### PROVIDED PASSAGE
*** Block opens ***
More than 4000 abled and differently-abled South Africans took part in the local leg of the race, held at the Agricultural Research Council (ARC) in Irene yesterday afternoon. Russian runner Olesya Nurgalieva and Swedish runner Niklas Sjöblom were crowned the female and male South African Champions.

Despite this year’s Catcher Car, driven by 5FM’s Nick Hamman, increasing in speeds faster than any previous year, Nurgalieva managed to outrun the Catcher Car for 42.8km.

“This year’s race was tough, but I’m really happy to have claimed my second Wings for Life World Run title.”

Nurgalieva, one of the famous Comrades Twins, took home the 2018 title in Turkey last year after reaching 53.61kms. Nurgalieva chose to run in South Africa this year, once again running alongside her sister Elena, who finished in second place.

Sjöblom, who has competed in two World Run races and won in Switzerland in 2018, was caught by the Catcher Car at 53.8kms. He also felt the tough South African conditions.

“This race was brutal. I ran 70.10kms in Switzerland last year, but I really felt the altitude and rolling hills on the Irene route. I knew it would be a challenging race, but wanted to run in South Africa, it’s my first time in the country, and was it great to be part of such an incredible cause.”
*** Block closes ***
### AVAILABLE DATA
*** Block opens ***
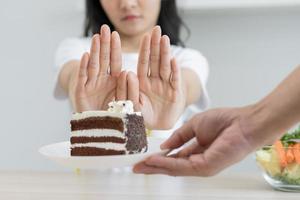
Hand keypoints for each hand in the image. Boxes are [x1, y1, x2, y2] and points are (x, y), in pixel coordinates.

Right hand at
*** Block closes ***
### REQUIREMENT A
How would you sum up the race report in two sentences?
### REQUIREMENT B
Can you reproduce the stretch of the race report from "Despite this year’s" through "Car for 42.8km."?
The material has no connection to the race report.

### WRITTEN RESPONSE A
More than 4000 South Africans took part in the local leg of the race at the Agricultural Research Council in Irene, where Russian runner Olesya Nurgalieva and Swedish runner Niklas Sjöblom were crowned the female and male South African Champions. Nurgalieva outran a Catcher Car that increased speed faster than in any previous year for 42.8km to claim her second Wings for Life World Run title, while Sjöblom was caught at 53.8kms and called the race brutal because of the altitude and rolling hills on the Irene route.

### WRITTEN RESPONSE B
Despite this year’s Catcher Car, driven by 5FM’s Nick Hamman, increasing in speeds faster than any previous year, Nurgalieva managed to outrun the Catcher Car for 42.8km.